Aug. 25, 2020
2D-3D Registration for a Dual Fluoroscopy (DF) Imaging System
Dual fluoroscopy (DF) is an X-ray based non-invasive imaging system that can derive dynamic bony translations and rotations. The system consists of two high-speed video cameras, two image intensifiers, and two X-ray sources. By using low-dose X-rays, both high spatial and temporal resolution can be obtained, which yields accurate measurements. The 2D-3D registration is the process that matches 3D bone model acquired from MRI or CT scans with the 2D X-ray image pairs. Figure 1 shows the 2D-3D registration that estimates the pose of the 3D bone model from the image pair at each frame. This study is focused on the registration of MRI data as it can acquire detailed soft tissue contrast that is difficult to be seen from CT scans. With the registration of 3D bone model for both tibia (shank bone) and femur (thigh bone), tibiofemoral soft tissue deformation can be quantified for early detection of knee osteoarthritis (OA).

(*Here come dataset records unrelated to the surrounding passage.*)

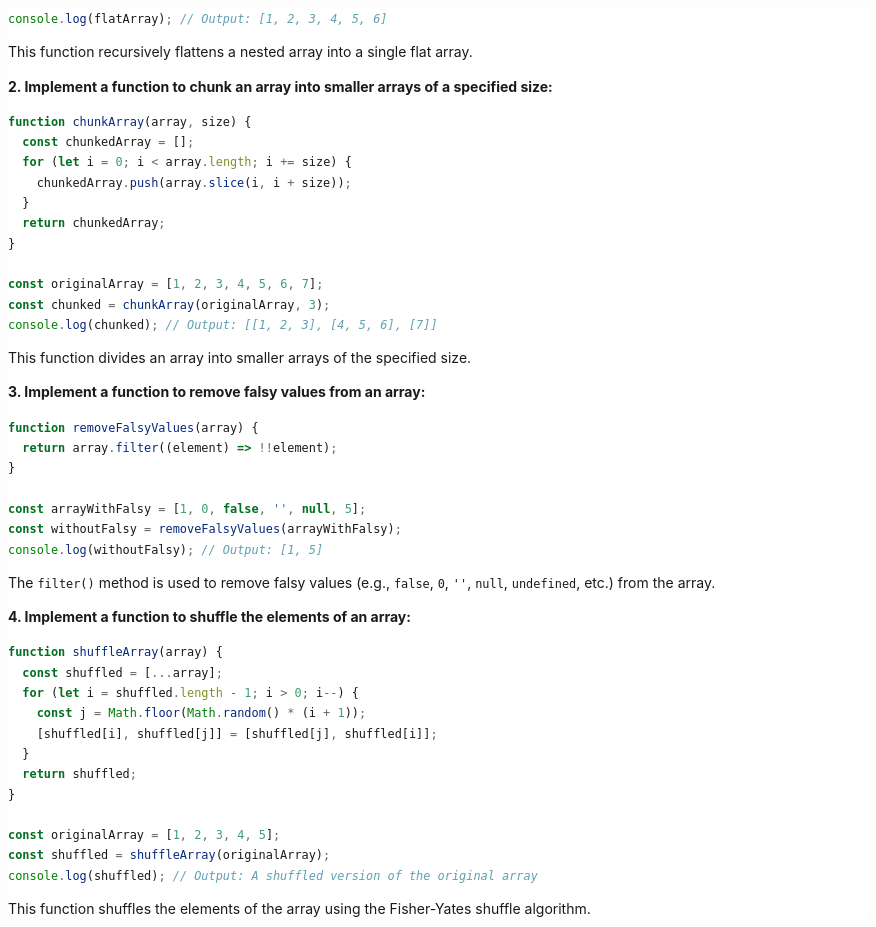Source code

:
 ```jsx
console.log(flatArray); // Output: [1, 2, 3, 4, 5, 6]
```

This function recursively flattens a nested array into a single flat array.

**2\. Implement a function to chunk an array into smaller arrays of a specified size:**

```jsx
function chunkArray(array, size) {
  const chunkedArray = [];
  for (let i = 0; i < array.length; i += size) {
    chunkedArray.push(array.slice(i, i + size));
  }
  return chunkedArray;
}

const originalArray = [1, 2, 3, 4, 5, 6, 7];
const chunked = chunkArray(originalArray, 3);
console.log(chunked); // Output: [[1, 2, 3], [4, 5, 6], [7]]
```

This function divides an array into smaller arrays of the specified size.

**3\. Implement a function to remove falsy values from an array:**

```jsx
function removeFalsyValues(array) {
  return array.filter((element) => !!element);
}

const arrayWithFalsy = [1, 0, false, '', null, 5];
const withoutFalsy = removeFalsyValues(arrayWithFalsy);
console.log(withoutFalsy); // Output: [1, 5]
```

The `filter()` method is used to remove falsy values (e.g., `false`, `0`, `''`, `null`, `undefined`, etc.) from the array.

**4\. Implement a function to shuffle the elements of an array:**

```jsx
function shuffleArray(array) {
  const shuffled = [...array];
  for (let i = shuffled.length - 1; i > 0; i--) {
    const j = Math.floor(Math.random() * (i + 1));
    [shuffled[i], shuffled[j]] = [shuffled[j], shuffled[i]];
  }
  return shuffled;
}

const originalArray = [1, 2, 3, 4, 5];
const shuffled = shuffleArray(originalArray);
console.log(shuffled); // Output: A shuffled version of the original array
```

This function shuffles the elements of the array using the Fisher-Yates shuffle algorithm.
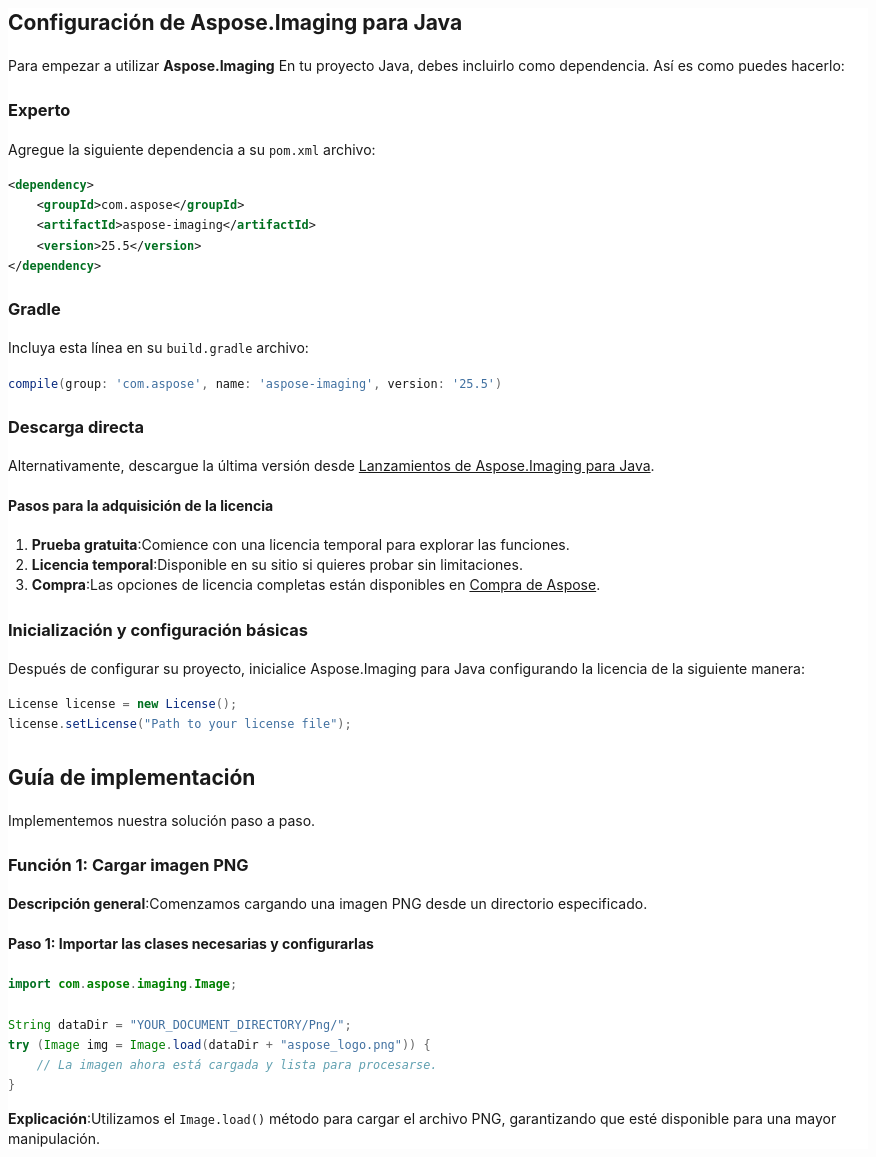 ## Configuración de Aspose.Imaging para Java

Para empezar a utilizar **Aspose.Imaging** En tu proyecto Java, debes incluirlo como dependencia. Así es como puedes hacerlo:

### Experto
Agregue la siguiente dependencia a su `pom.xml` archivo:
```xml
<dependency>
    <groupId>com.aspose</groupId>
    <artifactId>aspose-imaging</artifactId>
    <version>25.5</version>
</dependency>
```

### Gradle
Incluya esta línea en su `build.gradle` archivo:
```gradle
compile(group: 'com.aspose', name: 'aspose-imaging', version: '25.5')
```

### Descarga directa
Alternativamente, descargue la última versión desde [Lanzamientos de Aspose.Imaging para Java](https://releases.aspose.com/imaging/java/).

#### Pasos para la adquisición de la licencia
1. **Prueba gratuita**:Comience con una licencia temporal para explorar las funciones.
2. **Licencia temporal**:Disponible en su sitio si quieres probar sin limitaciones.
3. **Compra**:Las opciones de licencia completas están disponibles en [Compra de Aspose](https://purchase.aspose.com/buy).

### Inicialización y configuración básicas

Después de configurar su proyecto, inicialice Aspose.Imaging para Java configurando la licencia de la siguiente manera:
```java
License license = new License();
license.setLicense("Path to your license file");
```

## Guía de implementación

Implementemos nuestra solución paso a paso.

### Función 1: Cargar imagen PNG

**Descripción general**:Comenzamos cargando una imagen PNG desde un directorio especificado.

#### Paso 1: Importar las clases necesarias y configurarlas
```java
import com.aspose.imaging.Image;

String dataDir = "YOUR_DOCUMENT_DIRECTORY/Png/";
try (Image img = Image.load(dataDir + "aspose_logo.png")) {
    // La imagen ahora está cargada y lista para procesarse.
}
```
**Explicación**:Utilizamos el `Image.load()` método para cargar el archivo PNG, garantizando que esté disponible para una mayor manipulación.
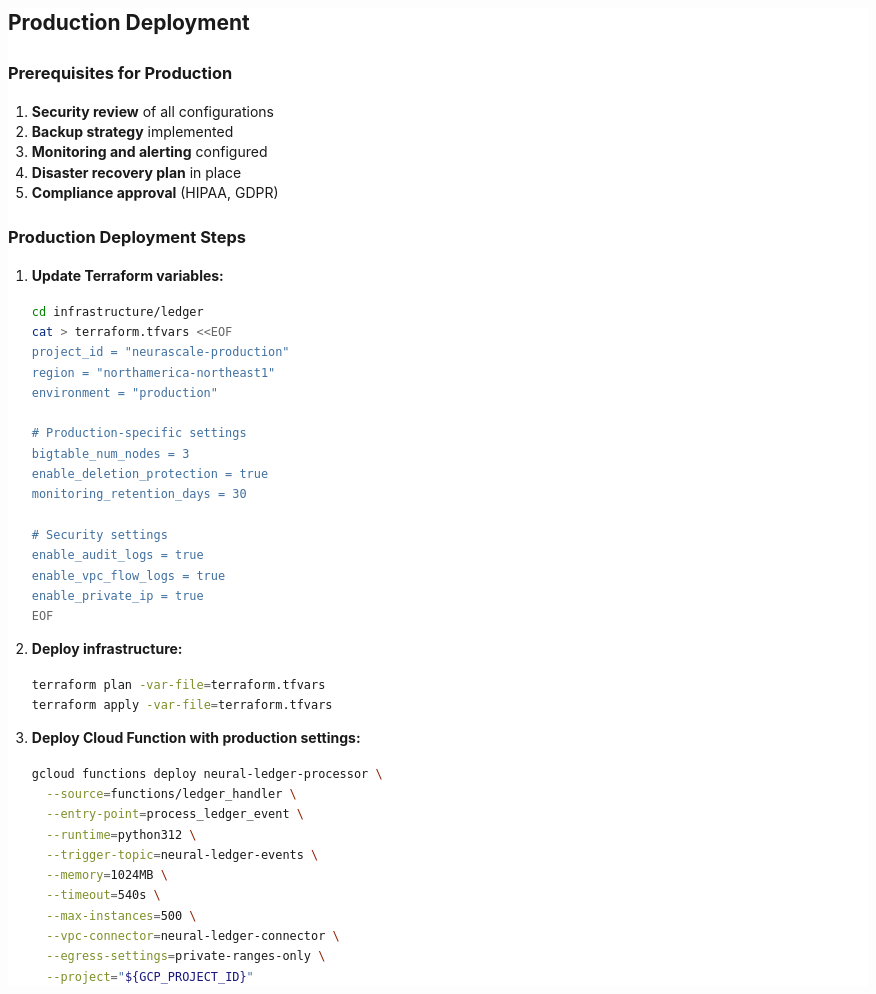 ## Production Deployment

### Prerequisites for Production

1. **Security review** of all configurations
2. **Backup strategy** implemented
3. **Monitoring and alerting** configured
4. **Disaster recovery plan** in place
5. **Compliance approval** (HIPAA, GDPR)

### Production Deployment Steps

1. **Update Terraform variables:**

   ```bash
   cd infrastructure/ledger
   cat > terraform.tfvars <<EOF
   project_id = "neurascale-production"
   region = "northamerica-northeast1"
   environment = "production"

   # Production-specific settings
   bigtable_num_nodes = 3
   enable_deletion_protection = true
   monitoring_retention_days = 30

   # Security settings
   enable_audit_logs = true
   enable_vpc_flow_logs = true
   enable_private_ip = true
   EOF
   ```

2. **Deploy infrastructure:**

   ```bash
   terraform plan -var-file=terraform.tfvars
   terraform apply -var-file=terraform.tfvars
   ```

3. **Deploy Cloud Function with production settings:**

   ```bash
   gcloud functions deploy neural-ledger-processor \
     --source=functions/ledger_handler \
     --entry-point=process_ledger_event \
     --runtime=python312 \
     --trigger-topic=neural-ledger-events \
     --memory=1024MB \
     --timeout=540s \
     --max-instances=500 \
     --vpc-connector=neural-ledger-connector \
     --egress-settings=private-ranges-only \
     --project="${GCP_PROJECT_ID}"
   ```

The main objective of this research is to develop a 2D-3D registration system that can automatically reconstruct the MRI based 3D anatomical structure with submillimeter or higher accuracy. It includes four parts: 1) 2D-3D registration method development that is suitable for the MRI-based bone models with high precision and high efficiency, 2) Dynamic estimation to model how the bones translate and rotate over time to improve estimation accuracy, 3) Registration accuracy evaluation that requires the marker-based registration to provide the ground truth using implanted or imbedded beads, 4) Development of an automatic registration system that includes automatic initialization, registration, evaluation, and provides a visualization and user interaction tool for visual intervention when desired.
This work is supported by the Alberta Innovates Graduate Students scholarship fund, the T. Chen Fong Doctoral Research Excellence Scholarship fund in Medical Imaging Science, and the Natural Sciences and Engineering Research Council of Canada.